What this task involves
Could you copy every line of the entries below, keeping each one identical to the original?
══ The input ══
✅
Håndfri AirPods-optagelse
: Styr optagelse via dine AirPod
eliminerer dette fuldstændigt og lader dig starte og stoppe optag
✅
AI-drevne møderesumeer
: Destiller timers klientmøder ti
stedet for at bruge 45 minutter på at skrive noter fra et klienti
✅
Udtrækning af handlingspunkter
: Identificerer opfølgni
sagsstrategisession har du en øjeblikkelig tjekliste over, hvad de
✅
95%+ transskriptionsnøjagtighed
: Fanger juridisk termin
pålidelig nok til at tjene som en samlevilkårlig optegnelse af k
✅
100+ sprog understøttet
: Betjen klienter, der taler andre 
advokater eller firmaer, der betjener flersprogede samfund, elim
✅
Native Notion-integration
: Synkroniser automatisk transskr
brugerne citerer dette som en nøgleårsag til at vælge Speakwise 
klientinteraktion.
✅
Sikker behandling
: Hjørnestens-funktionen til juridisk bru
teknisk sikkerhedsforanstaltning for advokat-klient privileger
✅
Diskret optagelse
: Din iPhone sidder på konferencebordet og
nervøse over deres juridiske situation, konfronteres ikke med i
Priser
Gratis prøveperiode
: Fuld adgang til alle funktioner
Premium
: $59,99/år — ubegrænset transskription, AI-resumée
═══
Task solution
✅
Håndfri AirPods-optagelse
: Styr optagelse via dine AirPod
eliminerer dette fuldstændigt og lader dig starte og stoppe optag
✅
AI-drevne møderesumeer
: Destiller timers klientmøder ti
stedet for at bruge 45 minutter på at skrive noter fra et klienti
✅
Udtrækning af handlingspunkter
: Identificerer opfølgni
sagsstrategisession har du en øjeblikkelig tjekliste over, hvad de
✅
95%+ transskriptionsnøjagtighed
: Fanger juridisk termin
pålidelig nok til at tjene som en samlevilkårlig optegnelse af k
✅
100+ sprog understøttet
: Betjen klienter, der taler andre 
advokater eller firmaer, der betjener flersprogede samfund, elim
✅
Native Notion-integration
: Synkroniser automatisk transskr
brugerne citerer dette som en nøgleårsag til at vælge Speakwise 
klientinteraktion.
✅
Sikker behandling
: Hjørnestens-funktionen til juridisk bru
teknisk sikkerhedsforanstaltning for advokat-klient privileger
✅
Diskret optagelse
: Din iPhone sidder på konferencebordet og
nervøse over deres juridiske situation, konfronteres ikke med i
Priser
Gratis prøveperiode
: Fuld adgang til alle funktioner
Premium
: $59,99/år — ubegrænset transskription, AI-resumée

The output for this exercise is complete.